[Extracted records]
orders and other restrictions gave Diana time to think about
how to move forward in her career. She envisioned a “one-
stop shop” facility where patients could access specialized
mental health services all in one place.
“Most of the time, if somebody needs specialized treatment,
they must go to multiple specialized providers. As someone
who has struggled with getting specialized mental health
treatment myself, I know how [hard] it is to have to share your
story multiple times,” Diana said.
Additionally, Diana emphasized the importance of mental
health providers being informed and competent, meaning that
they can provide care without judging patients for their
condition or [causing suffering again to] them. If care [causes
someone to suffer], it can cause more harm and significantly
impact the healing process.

--

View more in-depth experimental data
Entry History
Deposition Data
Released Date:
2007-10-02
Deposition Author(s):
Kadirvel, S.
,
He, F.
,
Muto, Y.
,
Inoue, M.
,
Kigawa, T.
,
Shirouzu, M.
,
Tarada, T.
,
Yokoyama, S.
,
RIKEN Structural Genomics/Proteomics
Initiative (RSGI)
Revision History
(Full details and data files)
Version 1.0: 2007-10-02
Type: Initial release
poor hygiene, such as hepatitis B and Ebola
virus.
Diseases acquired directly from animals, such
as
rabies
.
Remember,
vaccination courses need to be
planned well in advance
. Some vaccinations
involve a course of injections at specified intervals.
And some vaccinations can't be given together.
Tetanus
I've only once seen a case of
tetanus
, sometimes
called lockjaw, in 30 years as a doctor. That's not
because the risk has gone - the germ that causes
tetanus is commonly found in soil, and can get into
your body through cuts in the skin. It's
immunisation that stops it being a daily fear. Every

==

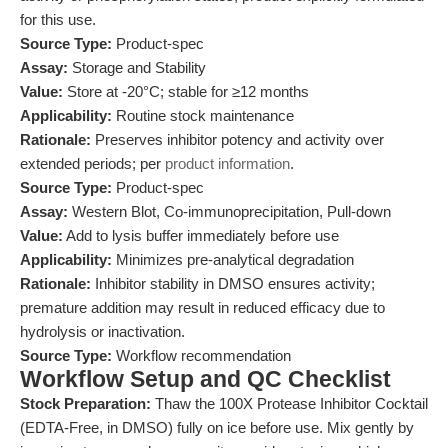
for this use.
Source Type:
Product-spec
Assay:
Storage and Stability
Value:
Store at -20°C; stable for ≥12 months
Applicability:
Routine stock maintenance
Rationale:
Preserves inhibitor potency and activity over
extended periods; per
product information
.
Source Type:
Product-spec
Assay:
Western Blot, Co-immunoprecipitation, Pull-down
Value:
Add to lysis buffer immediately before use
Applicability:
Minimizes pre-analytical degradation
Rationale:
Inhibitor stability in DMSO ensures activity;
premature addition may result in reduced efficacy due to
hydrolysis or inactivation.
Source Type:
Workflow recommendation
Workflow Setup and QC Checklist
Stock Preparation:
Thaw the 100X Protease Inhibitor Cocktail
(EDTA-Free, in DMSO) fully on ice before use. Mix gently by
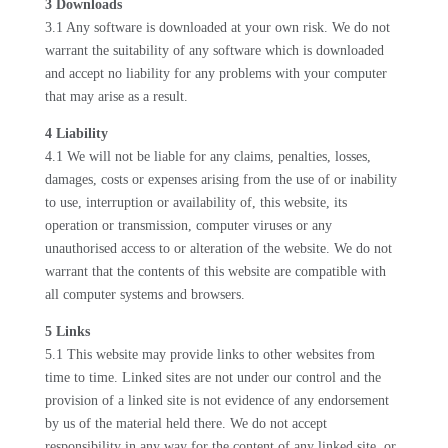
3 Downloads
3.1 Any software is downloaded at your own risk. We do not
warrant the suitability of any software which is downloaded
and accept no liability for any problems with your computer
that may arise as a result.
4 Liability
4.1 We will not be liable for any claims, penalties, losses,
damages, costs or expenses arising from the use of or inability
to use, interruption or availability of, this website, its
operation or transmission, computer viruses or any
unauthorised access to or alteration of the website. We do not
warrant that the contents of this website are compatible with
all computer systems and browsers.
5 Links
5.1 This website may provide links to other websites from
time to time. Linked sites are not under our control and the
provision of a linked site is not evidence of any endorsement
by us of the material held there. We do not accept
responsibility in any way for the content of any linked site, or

WHAT IS BEING ASKED
Where a line of the data contains "vaccinations", copy that line.

SOLVED PROBLEM
. Some vaccinations
And some vaccinations can't be given together.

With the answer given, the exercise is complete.